Italian authorities step in to help mums avoid abortions

Expectant mothers facing financial hardship in Italy are being offered €4,500 (£3,700) to help them raise their baby.

Mothers who are considering an abortion will instead be given €250 a month for 18 months to help them bring up their children, in a move welcomed by pro-lifers.

The President of the wealthy Lombardy region, of which Milan is the capital, will make €5 million available for the initiative.

Support

Regional president, Roberto Formigoni, launched the project by saying: “No women need to abort now in Lombardy for financial reasons.”

Women who earn less than €23,000 and have other children to support could qualify for the funds.

Mr Formigoni said the plans will help families by “removing any possible obstacles starting with economic problems, which make it difficult to choose in favour of life.”

Life

Mr Formigoni, a Roman Catholic, has campaigned against the introduction of the abortion pill, RU486.

A spokesman for the Italian Bishops Conference welcomed the scheme saying: “Anything that respects life is to be applauded.”

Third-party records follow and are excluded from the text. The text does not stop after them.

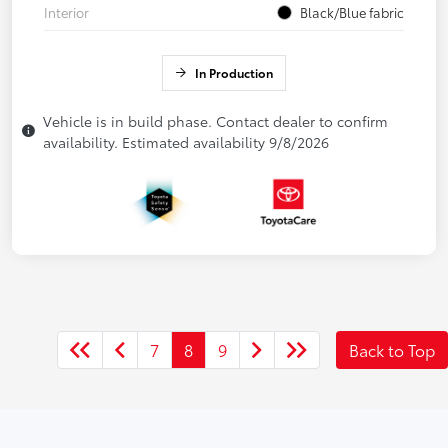
Interior
Black/Blue fabric
In Production
Vehicle is in build phase. Contact dealer to confirm
availability. Estimated availability 9/8/2026
7
8
9
Back to Top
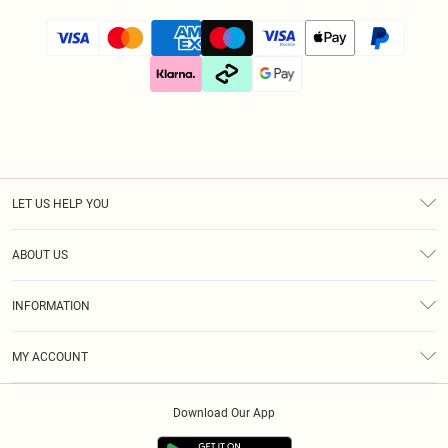
LET US HELP YOU
Help
ABOUT US
Returns
About Us
Size Guide
INFORMATION
Diversity
Shipping
Terms & Conditions
Gift Cards
MY ACCOUNT
Privacy Policy
Klarna
Order History
About Cookies
Download Our App
Track My Order
App Info
Refer A Friend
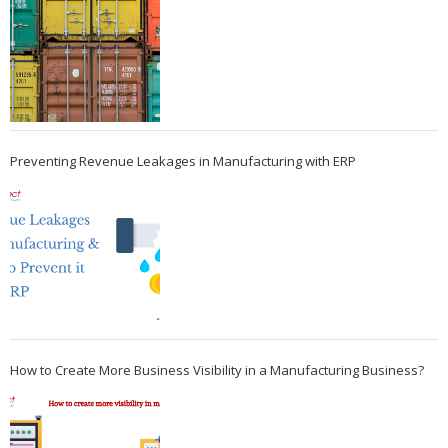
Preventing Revenue Leakages in Manufacturing with ERP
How to Create More Business Visibility in a Manufacturing Business?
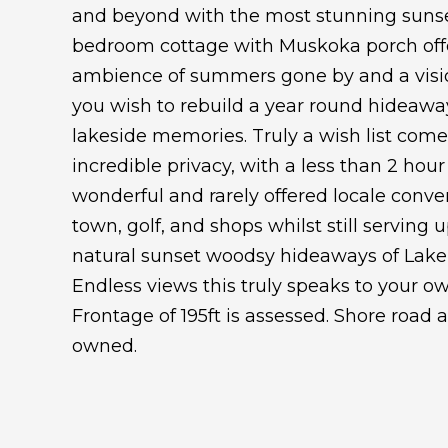
and beyond with the most stunning sunse
bedroom cottage with Muskoka porch offer
ambience of summers gone by and a vision
you wish to rebuild a year round hideaway
lakeside memories. Truly a wish list come 
incredible privacy, with a less than 2 hour
wonderful and rarely offered locale conve
town, golf, and shops whilst still serving u
natural sunset woodsy hideaways of Lake
Endless views this truly speaks to your ow
Frontage of 195ft is assessed. Shore road 
owned.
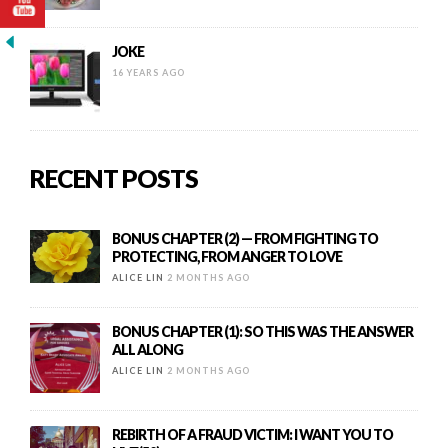
JOKE
16 YEARS AGO
RECENT POSTS
BONUS CHAPTER (2) — FROM FIGHTING TO
PROTECTING, FROM ANGER TO LOVE
ALICE LIN
2 MONTHS AGO
BONUS CHAPTER (1): SO THIS WAS THE ANSWER
ALL ALONG
ALICE LIN
2 MONTHS AGO
REBIRTH OF A FRAUD VICTIM: I WANT YOU TO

Abortion was legalised in Italy in 1978.

Survived

In April a baby boy in Italy was discovered to have survived for two days after a botched abortion at 22 weeks.

Press reports claimed the mother chose to abort the baby after a prenatal scan showed he had a cleft lip and palate.

He was wrapped in a sheet and left to die by staff at the Rossano Calabro hospital in Italy, but the day after the abortion the baby boy, who still had his umbilical cord attached, was discovered moving and breathing by a Roman Catholic priest.

Outrage

The baby was rushed to another nearby hospital, where he died the following day.

A spokesman for the ProLife Alliance said: “There cannot be anybody in the world who is not horrified by a story like this nor anybody in the UK who would not support a massive reduction in the upper limit for abortion.”

In April David Cameron called for the abortion limit of 24 weeks to be lowered during his election campaign.

Speaking to the Catholic Herald newspaper, Mr Cameron said an upper limit of “20 or 22″ weeks would be sensible, in the light of modern science and technology.

But Conservative sources said that a vote on abortion would be unlikely in the first few months of any Conservative victory at the General Election, according to a Daily Telegraph report.